敵を知り、己を知れば百戦危うからず。発現パターンだけの論文が「出た」、ということは、裏返せば彼らは機能解析に手こずっているということに他ならないので、恐るるに足らず。廣瀬研の方々が平然としていられたのは、その辺の間合いを見切っていたからなのでしょう。

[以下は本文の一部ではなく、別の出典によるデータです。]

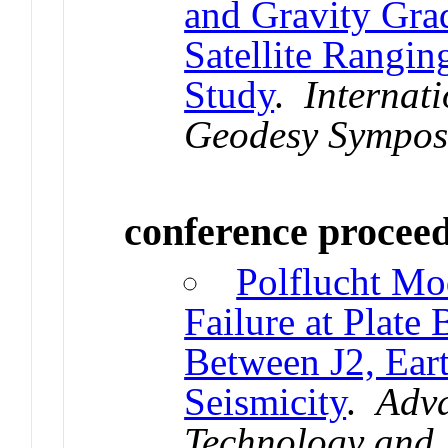
and Gravity Gra
Satellite Rangin
Study
.
Internati
Geodesy Sympos
conference procee
Polflucht Mo
Failure at Plat
Between J2, Eart
Seismicity
.
Adva
Technology and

実際、Andrew Chessの所からの件の論文が出た後も、機能解析の報告はちっとも出てきません。廣瀬研の話はそのあと若手の会やRNA学会などで耳にする機会も増え、MENεとMENβという核内ノンコーディングRNAがイノシン化RNAが濃縮しているパラスペックルという核内構造体に局在すること、MENβをノックダウンするとパラスペックルの構造体が崩壊すること、MENεにはそのような骨格形成の機能はないこと、パラスペックルを構成するPSFやp54nrbとMENε/βが複合体を作っていること、などが次々明らかとなってきました。そして満を持して論文を投稿されたという話を聞いたのですが、これだけ興味深い話を細胞レベルで留め置くのはもったいない、ぜひ個体レベルでの表現型も見てみたい。こう思うのが発生生物学畑の人間の性です。廣瀬さん、ぜひノックアウトマウス作ってくださいよー、絶対面白くなると思いますよー、とかことあるごとに話をしていたのですが、お台場の産総研にはそもそもマウス小屋すら無いんですよ。とか。いやそれはもったいないですねえ。なんとかならんもんなんですかねえ。たまたま2008年の若手の会の世話人を僕と廣瀬さんでやることになり、連絡をとるたびそんな話を良くしていました。

ちなみに、ネズミを使った仕事は頭は使いませんが、時間はかかります。思い立ったら吉日。世の中誰がどこでノックアウトマウスを作り始めているかわかりませんから、すぐにデザインだけでも始めるのが業界人の習わしです。僕がネズミを作るならこんな感じかなあ、こっからここまでアームで入れて、、、、ん、これってSalIとXhoIでつなげるのか、しめしめ、なんてGene Construction Kitなるベクターデザインソフト上でちぎったりはったりしているうちに、だんだんその気になってきて居ても立ってもいられなくなってきました。通常、なんでもかんでも手を出すというのは道義上好ましくはないのですが、Gomafuの仕事を始めてからは核内ノンコーディングRNAと聞くだけでむずむずしてしまう体質になってしまいましたし、そもそも核内で構造体を形成するノンコーディングRNA自体、そんなに数は多くありません。Gomafuをもっと良く知るためにも、同じように核内で構造体を作るRNAの機能を知りたい。MENε/βのノックアウトマウスを作りたい。作りたい。作りまくってしゃぶり尽くすまで表現型を見てみたい。というわけで廣瀬さんに頼み込んで、ほんとなら廣瀬研にポスドクで行ってそこで解析をしたいのですが、妻(網膜の幹細胞の研究)も子供(網膜の研究をしている学生さんたち)もいるので、家(独立主幹研究ユニット)をすてるわけにはいかず、一緒に個体レベルでの解析をさせていただくわけにはいきませんでしょうか、と。

こういうのを押し掛け女房と言うんでしょうが、そんなかんなで、2008年の3月、ネズミを作り始めることになったわけです。